ENUNCIADO 1
Segundo o texto sobre Sennett, por que ele expande o conceito de "artesanato" em O Artífice? Responda em até três frases.
ENUNCIADO 2
Transcreva do texto sobre Sennett, sem nenhuma alteração, todo o trecho que vai desde "Neste O Artífice, Sennett" até "e a arquitetura.".

TRECHO DO TEXTO

────────────────────────────────────────

Professor da London School of Economics e um dos mais importantes especialistas da atualidade em temas como classes e cidades, Sennett estuda, com impressionante agudez, o conjunto de transformações sociais ocorridas ao longo dos últimos séculos. O espaço urbano é o ambiente ideal para sua pesquisa, que busca compreender como funciona a sociedade contemporânea. Resultam daí obras como Carne e Pedra, A Corrosão do Caráter, Autoridade e A Cultura do Novo Capitalismo.
Neste O Artífice, Sennett expande o conceito de "artesanato", uma vez que entende o trabalho manual como o melhor termômetro para as reações de satisfação e frustração provocadas pelo desejo de fazer as coisas da melhor maneira possível. Para ele, artesanato está presente tanto nas formas mais rudimentares de se executar um trabalho como no exercício de atividades de maior complexidade, como a medicina, a música e a arquitetura.

────────────────────────────────────────

DADOS FORNECIDOS
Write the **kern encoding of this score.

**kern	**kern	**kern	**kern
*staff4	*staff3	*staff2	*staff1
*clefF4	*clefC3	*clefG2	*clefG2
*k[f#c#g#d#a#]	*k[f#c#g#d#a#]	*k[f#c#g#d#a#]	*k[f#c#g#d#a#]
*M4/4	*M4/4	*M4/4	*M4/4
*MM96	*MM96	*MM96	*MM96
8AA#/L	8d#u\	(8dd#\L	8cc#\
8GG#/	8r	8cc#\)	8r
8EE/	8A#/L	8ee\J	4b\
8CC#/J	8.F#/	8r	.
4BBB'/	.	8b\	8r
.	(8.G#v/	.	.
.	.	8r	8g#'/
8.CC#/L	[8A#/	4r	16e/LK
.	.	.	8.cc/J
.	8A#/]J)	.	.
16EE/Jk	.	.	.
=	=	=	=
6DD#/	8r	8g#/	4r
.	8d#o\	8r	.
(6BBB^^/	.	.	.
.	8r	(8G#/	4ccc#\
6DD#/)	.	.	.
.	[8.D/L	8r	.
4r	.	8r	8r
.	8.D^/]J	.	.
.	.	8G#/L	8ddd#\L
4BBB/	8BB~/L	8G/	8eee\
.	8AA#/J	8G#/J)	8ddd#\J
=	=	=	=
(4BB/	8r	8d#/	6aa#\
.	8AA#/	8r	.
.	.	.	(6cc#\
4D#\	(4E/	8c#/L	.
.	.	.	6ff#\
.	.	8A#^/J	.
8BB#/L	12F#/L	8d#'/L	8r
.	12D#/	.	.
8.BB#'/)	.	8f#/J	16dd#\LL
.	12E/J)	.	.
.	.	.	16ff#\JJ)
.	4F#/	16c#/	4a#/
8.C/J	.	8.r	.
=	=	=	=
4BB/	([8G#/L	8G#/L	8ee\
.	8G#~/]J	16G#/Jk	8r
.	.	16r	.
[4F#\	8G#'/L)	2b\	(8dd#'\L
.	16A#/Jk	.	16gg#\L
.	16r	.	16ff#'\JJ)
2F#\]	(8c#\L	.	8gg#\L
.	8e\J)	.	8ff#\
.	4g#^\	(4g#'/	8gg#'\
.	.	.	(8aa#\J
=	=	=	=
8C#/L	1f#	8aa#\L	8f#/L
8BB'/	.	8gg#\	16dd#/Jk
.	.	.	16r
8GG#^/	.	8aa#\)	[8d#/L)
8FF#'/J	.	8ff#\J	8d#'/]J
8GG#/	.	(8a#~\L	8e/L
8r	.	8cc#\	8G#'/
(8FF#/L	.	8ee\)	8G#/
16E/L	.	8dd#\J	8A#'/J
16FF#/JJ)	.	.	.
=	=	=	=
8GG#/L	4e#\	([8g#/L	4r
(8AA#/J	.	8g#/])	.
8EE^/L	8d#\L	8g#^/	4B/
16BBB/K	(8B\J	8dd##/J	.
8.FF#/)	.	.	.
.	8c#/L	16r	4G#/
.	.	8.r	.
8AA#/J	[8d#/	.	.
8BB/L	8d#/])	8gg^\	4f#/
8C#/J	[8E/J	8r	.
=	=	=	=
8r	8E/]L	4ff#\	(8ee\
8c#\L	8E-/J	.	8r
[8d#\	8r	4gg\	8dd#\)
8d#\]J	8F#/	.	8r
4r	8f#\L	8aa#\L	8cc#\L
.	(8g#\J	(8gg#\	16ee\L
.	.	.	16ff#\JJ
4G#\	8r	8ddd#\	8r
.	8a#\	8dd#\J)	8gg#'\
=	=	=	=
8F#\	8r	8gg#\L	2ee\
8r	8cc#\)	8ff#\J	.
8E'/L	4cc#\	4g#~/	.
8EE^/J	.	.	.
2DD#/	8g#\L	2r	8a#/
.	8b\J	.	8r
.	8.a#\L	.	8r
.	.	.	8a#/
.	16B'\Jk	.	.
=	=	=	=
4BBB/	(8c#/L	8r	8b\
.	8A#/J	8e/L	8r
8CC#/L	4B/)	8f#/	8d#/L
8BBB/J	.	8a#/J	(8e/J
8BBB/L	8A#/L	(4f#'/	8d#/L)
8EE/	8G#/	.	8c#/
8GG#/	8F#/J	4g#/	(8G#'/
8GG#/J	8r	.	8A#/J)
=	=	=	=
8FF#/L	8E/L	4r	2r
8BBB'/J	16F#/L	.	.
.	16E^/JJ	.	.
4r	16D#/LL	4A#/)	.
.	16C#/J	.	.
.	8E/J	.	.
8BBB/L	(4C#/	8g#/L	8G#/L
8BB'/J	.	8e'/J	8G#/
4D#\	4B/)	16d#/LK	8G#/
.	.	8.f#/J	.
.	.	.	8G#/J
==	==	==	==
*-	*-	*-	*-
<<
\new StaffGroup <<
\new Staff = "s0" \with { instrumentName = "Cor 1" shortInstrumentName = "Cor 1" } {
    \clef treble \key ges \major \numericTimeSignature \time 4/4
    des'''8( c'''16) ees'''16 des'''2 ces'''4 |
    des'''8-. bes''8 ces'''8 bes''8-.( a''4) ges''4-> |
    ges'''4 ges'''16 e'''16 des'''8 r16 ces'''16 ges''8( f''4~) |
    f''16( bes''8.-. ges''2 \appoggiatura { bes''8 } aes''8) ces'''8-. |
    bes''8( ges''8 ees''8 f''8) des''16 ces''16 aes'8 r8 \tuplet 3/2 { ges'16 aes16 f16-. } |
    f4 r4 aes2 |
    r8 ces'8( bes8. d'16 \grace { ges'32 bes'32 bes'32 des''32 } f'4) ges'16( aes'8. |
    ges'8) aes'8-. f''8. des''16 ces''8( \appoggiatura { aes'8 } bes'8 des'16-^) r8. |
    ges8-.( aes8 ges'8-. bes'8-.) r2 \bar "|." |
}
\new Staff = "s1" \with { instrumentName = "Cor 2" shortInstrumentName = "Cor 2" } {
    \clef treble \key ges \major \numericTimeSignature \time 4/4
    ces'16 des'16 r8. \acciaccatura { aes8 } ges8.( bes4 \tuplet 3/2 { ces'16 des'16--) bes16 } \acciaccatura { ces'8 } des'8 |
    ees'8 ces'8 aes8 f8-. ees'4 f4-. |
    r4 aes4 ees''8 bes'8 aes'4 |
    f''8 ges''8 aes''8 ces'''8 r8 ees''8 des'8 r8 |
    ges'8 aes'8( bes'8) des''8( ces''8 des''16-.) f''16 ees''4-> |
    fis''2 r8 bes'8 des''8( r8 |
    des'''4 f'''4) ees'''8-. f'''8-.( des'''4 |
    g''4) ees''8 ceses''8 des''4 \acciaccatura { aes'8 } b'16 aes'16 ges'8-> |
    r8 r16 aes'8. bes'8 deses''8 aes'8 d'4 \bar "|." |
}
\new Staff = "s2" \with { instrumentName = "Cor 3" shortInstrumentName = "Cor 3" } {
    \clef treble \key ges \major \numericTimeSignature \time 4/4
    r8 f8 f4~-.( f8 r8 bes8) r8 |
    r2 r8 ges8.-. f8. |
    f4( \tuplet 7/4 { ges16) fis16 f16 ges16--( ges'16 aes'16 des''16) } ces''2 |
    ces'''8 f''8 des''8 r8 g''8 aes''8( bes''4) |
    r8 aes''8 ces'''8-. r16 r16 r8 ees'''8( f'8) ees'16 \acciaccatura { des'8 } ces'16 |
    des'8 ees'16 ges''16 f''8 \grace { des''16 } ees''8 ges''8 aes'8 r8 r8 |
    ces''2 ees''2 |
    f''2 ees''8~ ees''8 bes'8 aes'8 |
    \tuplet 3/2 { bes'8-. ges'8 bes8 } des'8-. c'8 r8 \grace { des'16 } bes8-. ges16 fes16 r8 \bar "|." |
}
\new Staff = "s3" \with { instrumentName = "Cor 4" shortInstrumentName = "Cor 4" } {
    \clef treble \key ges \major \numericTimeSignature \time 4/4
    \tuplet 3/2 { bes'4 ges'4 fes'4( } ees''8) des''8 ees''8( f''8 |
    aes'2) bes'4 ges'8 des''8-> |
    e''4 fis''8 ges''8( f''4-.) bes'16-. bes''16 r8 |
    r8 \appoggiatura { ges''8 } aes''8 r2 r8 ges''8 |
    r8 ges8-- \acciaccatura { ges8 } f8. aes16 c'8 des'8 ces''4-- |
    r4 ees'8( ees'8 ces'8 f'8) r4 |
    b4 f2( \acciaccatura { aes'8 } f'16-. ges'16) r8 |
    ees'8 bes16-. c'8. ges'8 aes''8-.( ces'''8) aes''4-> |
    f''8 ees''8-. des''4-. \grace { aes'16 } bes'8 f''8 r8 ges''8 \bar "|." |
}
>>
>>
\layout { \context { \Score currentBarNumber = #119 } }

────────────────────────────────────────

ESPAÇO PARA RESPOSTA 1
Sennett expande o conceito de "artesanato" porque entende o trabalho manual como o melhor termômetro para as reações de satisfação e frustração provocadas pelo desejo de fazer as coisas da melhor maneira possível.

ESPAÇO PARA RESPOSTA 2
Neste O Artífice, Sennett expande o conceito de "artesanato", uma vez que entende o trabalho manual como o melhor termômetro para as reações de satisfação e frustração provocadas pelo desejo de fazer as coisas da melhor maneira possível. Para ele, artesanato está presente tanto nas formas mais rudimentares de se executar um trabalho como no exercício de atividades de maior complexidade, como a medicina, a música e a arquitetura.